(Records drawn from a dataset)
------------------------
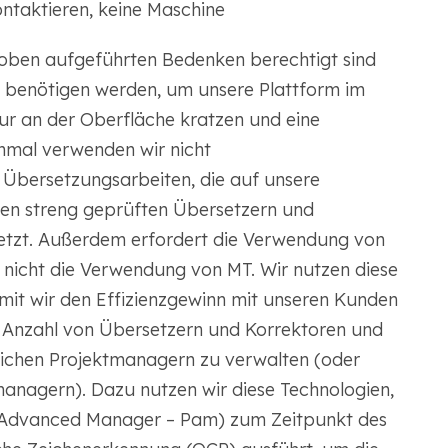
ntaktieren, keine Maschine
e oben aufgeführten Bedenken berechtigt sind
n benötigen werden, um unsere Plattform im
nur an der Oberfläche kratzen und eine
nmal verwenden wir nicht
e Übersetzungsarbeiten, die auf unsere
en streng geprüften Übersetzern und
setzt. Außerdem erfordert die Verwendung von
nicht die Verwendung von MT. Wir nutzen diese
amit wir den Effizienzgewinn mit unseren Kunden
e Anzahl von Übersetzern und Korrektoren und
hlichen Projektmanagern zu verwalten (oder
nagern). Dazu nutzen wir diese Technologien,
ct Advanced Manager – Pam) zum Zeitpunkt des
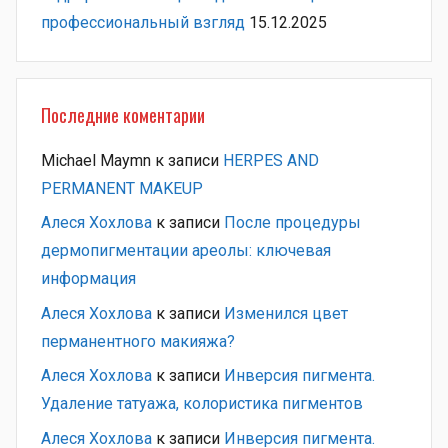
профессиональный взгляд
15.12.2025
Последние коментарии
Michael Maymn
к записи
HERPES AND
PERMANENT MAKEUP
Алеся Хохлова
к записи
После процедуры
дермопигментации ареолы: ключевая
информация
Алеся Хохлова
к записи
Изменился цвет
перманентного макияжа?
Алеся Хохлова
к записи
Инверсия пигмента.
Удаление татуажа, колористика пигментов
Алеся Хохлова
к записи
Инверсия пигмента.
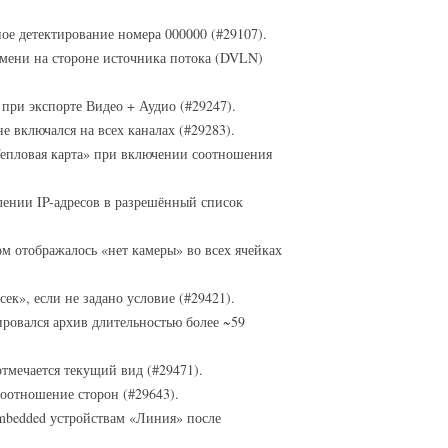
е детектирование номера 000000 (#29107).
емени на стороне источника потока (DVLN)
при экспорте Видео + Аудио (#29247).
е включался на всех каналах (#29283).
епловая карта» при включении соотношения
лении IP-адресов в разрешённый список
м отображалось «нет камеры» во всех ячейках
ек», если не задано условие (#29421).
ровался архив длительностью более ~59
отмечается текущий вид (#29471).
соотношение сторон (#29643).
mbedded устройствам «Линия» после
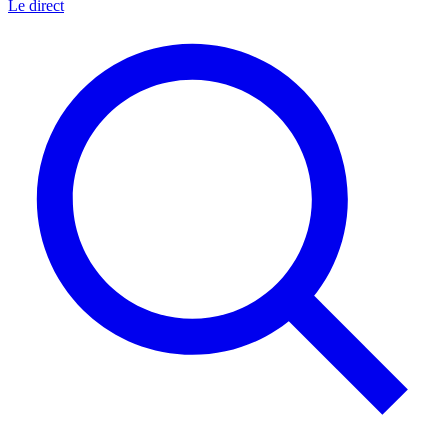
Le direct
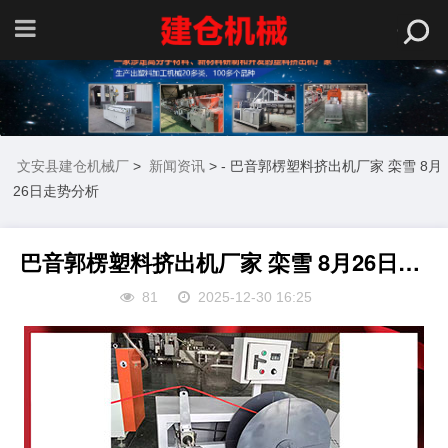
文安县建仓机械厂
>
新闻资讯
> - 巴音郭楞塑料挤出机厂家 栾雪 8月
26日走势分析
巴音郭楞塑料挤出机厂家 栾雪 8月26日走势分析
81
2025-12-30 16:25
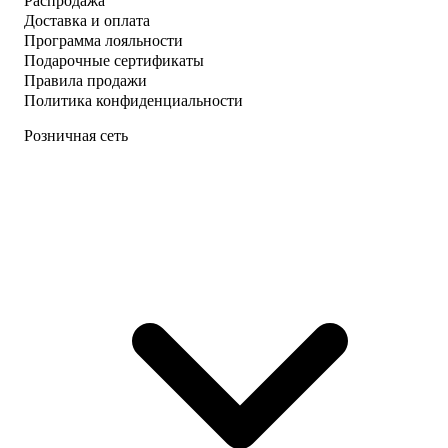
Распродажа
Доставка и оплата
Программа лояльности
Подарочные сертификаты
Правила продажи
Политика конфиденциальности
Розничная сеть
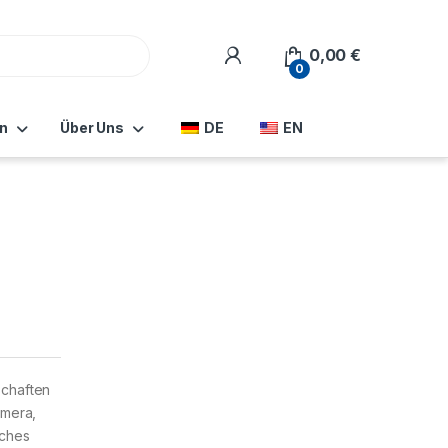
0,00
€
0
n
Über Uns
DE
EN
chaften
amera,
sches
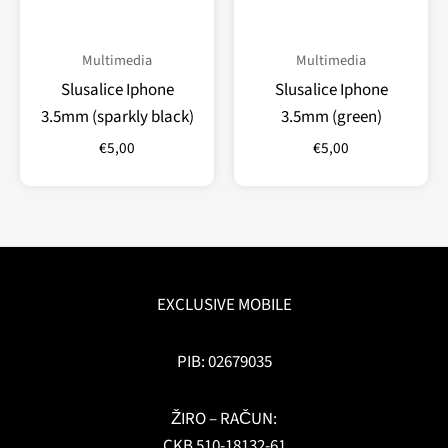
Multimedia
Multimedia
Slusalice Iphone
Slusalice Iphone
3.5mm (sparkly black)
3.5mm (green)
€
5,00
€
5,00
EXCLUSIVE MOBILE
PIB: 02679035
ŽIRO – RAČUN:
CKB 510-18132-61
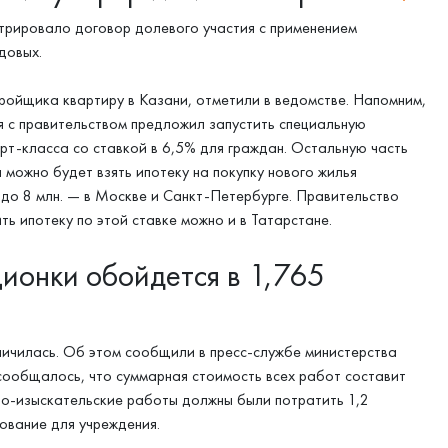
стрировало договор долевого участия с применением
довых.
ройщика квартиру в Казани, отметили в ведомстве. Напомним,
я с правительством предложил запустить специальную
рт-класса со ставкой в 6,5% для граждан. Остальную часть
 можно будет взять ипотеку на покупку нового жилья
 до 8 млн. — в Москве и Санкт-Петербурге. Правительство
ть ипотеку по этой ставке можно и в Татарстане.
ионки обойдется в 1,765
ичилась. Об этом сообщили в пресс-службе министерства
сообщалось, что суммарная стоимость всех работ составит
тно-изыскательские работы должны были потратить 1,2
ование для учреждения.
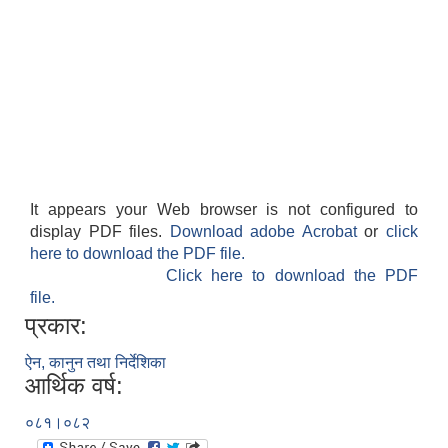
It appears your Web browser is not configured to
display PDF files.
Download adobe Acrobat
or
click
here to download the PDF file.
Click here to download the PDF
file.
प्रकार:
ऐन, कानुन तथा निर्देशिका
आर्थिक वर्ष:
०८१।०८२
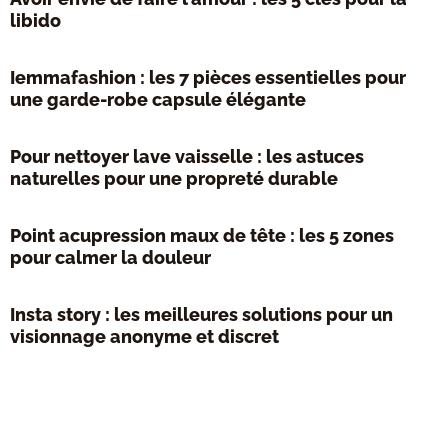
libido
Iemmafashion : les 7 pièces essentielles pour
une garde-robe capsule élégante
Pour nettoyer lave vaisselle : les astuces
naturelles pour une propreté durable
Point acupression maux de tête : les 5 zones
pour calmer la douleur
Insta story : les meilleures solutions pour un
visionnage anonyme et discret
------------------------
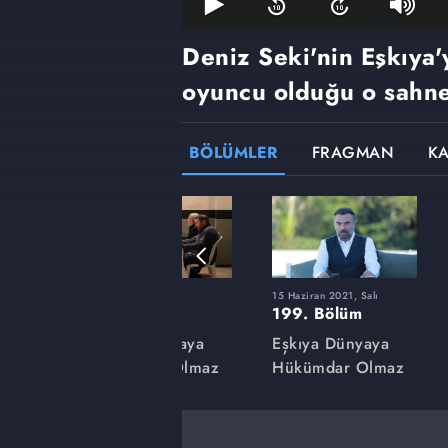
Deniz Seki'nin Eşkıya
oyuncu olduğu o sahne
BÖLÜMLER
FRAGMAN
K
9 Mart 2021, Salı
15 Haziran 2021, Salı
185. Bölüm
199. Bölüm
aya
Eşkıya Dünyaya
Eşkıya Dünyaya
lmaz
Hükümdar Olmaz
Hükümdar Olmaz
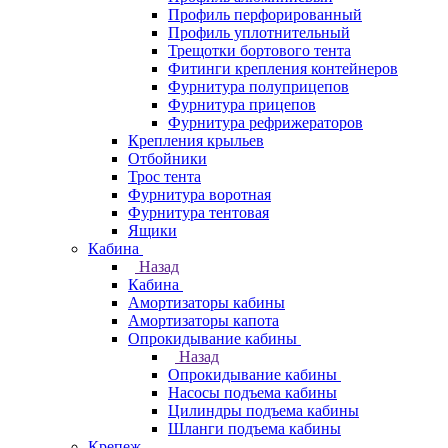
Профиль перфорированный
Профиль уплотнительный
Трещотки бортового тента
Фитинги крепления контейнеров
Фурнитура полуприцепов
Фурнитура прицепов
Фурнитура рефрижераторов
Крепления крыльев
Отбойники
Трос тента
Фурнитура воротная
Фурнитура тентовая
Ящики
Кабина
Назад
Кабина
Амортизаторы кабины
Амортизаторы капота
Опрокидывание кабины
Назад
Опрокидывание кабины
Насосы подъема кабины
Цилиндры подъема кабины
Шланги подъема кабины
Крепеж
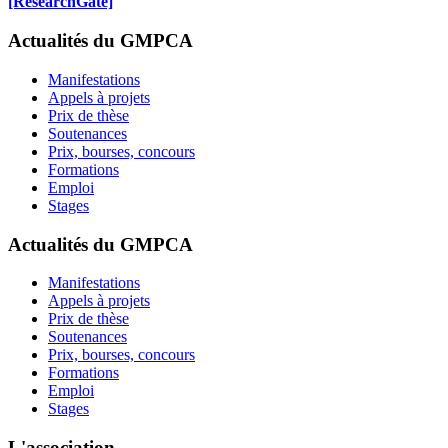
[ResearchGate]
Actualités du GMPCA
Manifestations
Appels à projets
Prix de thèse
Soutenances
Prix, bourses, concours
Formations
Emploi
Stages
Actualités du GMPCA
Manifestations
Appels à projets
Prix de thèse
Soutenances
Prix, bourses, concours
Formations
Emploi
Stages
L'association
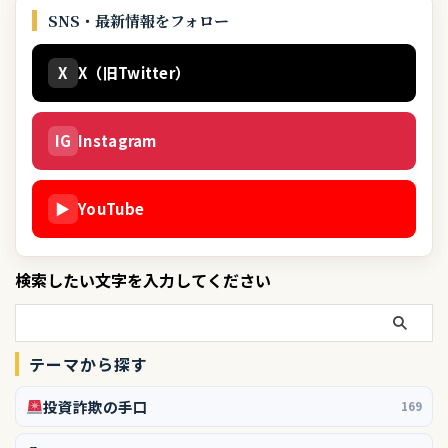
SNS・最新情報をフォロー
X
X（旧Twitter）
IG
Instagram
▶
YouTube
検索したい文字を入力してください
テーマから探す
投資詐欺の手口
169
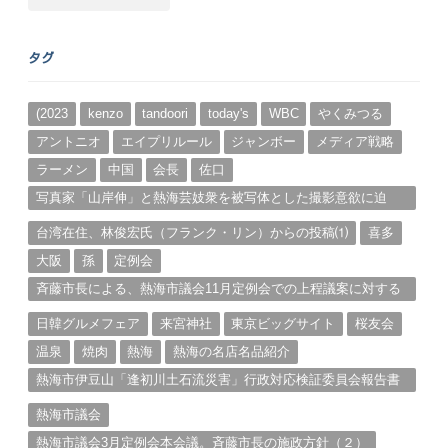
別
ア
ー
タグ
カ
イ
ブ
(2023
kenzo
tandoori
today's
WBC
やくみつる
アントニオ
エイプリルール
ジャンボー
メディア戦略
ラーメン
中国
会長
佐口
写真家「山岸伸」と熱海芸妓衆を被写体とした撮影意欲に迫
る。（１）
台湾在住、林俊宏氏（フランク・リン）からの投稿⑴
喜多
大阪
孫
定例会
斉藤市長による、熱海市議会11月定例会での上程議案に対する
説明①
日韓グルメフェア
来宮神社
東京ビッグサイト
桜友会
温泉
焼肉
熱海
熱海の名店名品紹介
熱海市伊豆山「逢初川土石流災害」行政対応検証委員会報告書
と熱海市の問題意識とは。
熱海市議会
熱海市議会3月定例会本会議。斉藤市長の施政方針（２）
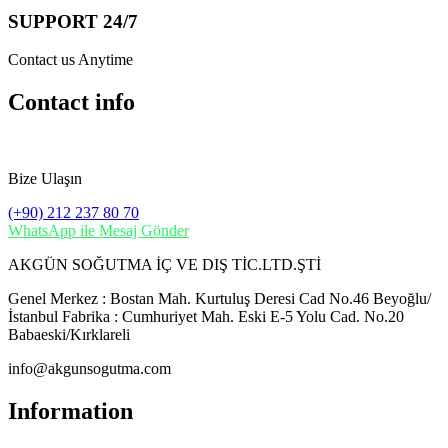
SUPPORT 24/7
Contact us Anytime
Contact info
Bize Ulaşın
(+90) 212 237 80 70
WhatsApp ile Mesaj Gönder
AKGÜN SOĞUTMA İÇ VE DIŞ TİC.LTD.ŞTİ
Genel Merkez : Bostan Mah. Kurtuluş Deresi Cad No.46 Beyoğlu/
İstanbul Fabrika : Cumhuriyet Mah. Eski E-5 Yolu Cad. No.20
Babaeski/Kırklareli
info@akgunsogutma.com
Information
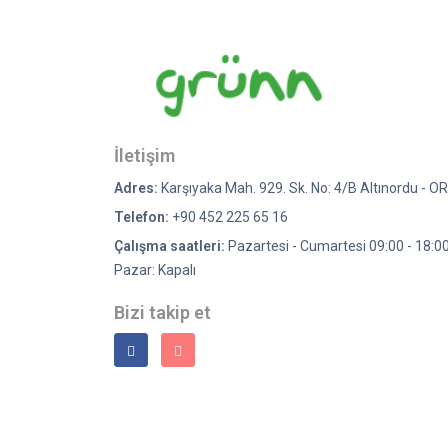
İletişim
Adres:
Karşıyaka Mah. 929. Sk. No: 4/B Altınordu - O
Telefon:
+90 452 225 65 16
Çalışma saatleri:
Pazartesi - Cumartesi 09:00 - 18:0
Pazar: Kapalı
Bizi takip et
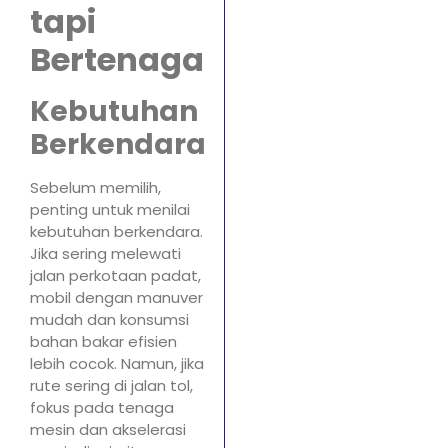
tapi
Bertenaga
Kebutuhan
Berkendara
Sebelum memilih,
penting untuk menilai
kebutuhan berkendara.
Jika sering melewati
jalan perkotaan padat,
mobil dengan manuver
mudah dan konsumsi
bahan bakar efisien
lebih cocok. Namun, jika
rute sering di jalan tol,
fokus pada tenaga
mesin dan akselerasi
------------------------
**About this task**.
Search term "ипотеку": return each line of the data that contains it.

**Answer for the task**.
 можно будет взять ипотеку на покупку нового жилья
ть ипотеку по этой ставке можно и в Татарстане.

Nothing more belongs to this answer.